I can only assume that Gordon’s choice of masthead is drawn from the same place as my title, the name of Ian Wishart’s publishing company. In some ways werewolf reminds me of Investigate: a niche publication which will try to carve out its niche from a critical, complicated, politically and philosophically-engaged, media-aware, somewhat geeky audience and specialising in long-format, analysis-rich material which digs a bit deeper than that published (and re,re,republished) by the usual suspects.

Like Investigate/TGIF/TBR, it has potential to bridge the divide between traditional and new media formats essentially by providing the best of both worlds – periodic, reliable and high-quality content which doesn’t demand too great a commitment in time or resource from its audience but which provides blog-style opportunities for engagement should readers want them. Since I don’t imagine Gordon and co. would overly appreciate being compared to Ian, I should note that that’s where I think (and hope) the similarity ends – NZ doesn’t need another ideologically-bound narcissistic soap-box publication, and that this first edition is not. Nevertheless, I wish them all the success Ian has had, and bring on the next episode.


7 thoughts on “Howling at the moon

  1. I found it all boring. It reminds me of Public Address. The most boring and uninteresting rubbish peddled by the same boring rubbish people. Sure it actually contains more content than PA. But still underneath it all it’s exactly Public Address. Boring crap for the same boring crowd with the same boring people replying to it. Its the middle class liberals (moderately left/right) that already have too much hold over the media landscape in this country.

    Whilst the smacking referendum article contained replies by shall we say more-right elements I don’t expect that to be the norm. Instead, I suggest it’ll get the same people that reply to PA now days. The first months will be alright. But then like PA it’ll just end up as rubbish.

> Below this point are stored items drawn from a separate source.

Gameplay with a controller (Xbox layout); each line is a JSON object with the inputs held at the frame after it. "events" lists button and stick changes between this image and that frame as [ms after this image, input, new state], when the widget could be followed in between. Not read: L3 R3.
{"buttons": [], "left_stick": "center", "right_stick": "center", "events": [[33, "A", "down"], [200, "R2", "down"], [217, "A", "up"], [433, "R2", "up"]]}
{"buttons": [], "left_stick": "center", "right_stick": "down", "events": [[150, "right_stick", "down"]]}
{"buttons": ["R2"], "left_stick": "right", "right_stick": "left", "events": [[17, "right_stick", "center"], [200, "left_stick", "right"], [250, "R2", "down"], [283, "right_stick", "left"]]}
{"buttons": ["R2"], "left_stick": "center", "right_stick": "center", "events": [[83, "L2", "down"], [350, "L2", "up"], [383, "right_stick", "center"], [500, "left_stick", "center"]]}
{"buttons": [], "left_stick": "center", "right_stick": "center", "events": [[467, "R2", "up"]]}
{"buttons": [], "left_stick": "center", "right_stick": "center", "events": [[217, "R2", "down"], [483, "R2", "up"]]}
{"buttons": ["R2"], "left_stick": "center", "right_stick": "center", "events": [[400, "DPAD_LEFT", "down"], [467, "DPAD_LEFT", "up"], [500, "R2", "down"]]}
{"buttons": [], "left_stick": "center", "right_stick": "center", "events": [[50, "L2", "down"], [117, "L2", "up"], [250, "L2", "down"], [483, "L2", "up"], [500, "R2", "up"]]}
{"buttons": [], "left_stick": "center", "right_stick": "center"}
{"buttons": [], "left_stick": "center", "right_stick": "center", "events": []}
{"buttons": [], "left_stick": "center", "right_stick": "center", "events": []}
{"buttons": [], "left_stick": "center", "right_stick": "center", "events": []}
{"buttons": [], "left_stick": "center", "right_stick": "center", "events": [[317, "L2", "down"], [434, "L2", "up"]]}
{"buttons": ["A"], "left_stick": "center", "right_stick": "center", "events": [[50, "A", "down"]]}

  2. To add further to that. I don’t think people want something that resembles The Listener, Metro etc etc and that is how it reads. People want ideological driven content. That is why Kiwiblog, The Standard and Not PC all do better than PA. I’m sure those PA people love Werewolf. But for most of us I think it’s a turn-off.

  3. Amazing how Bob and Larry vanished when people started challening their positions on the comments board in a way that the MSM wouldnt.

  4. gingercrush:

    That’s depressing as hell. Do you really just want to read an echo chamber that repeats your own views back at you? And personally abuses people who disagree with you (kiwiblog and The Standard both indulge in this)? Seriously?

  5. GC,

    While werewolf might remind you of Public Address it actually bears no resemblance to PA. I count exactly 0 authors in common, the format’s different, the publication schedule is different, the style and type of content is different. So your objection, as Eddie says, comes down to the fact that you don’t like the content. It’s a good thing you’ve still got Investigate, isn’t it?


  6. “Investigate” provides dubious insights because it carries assumptions of Christian fundamentalism. Not many politicians take Investigate seriously unless personally targeted by Wishart I guess.

    A common assumption among such publications is that a god will sort out everything so let the capitalists have their way – don’t worry about risks like global warming.

    Also, there is the Leighton Smith factor – whereby socialists are deemed to be baddies – and leading left-of-centre politicians are portrayed as worse people than leading right-of-wing.

    Such advocacy is built on an “I’m all right” philosophy that demands conformance to norms that are constructed by humans with power, not gods!

    If Gordon Campbell’s publication serves as an antidote to the above disturbing information sources – ALL POWER TO GORDON!!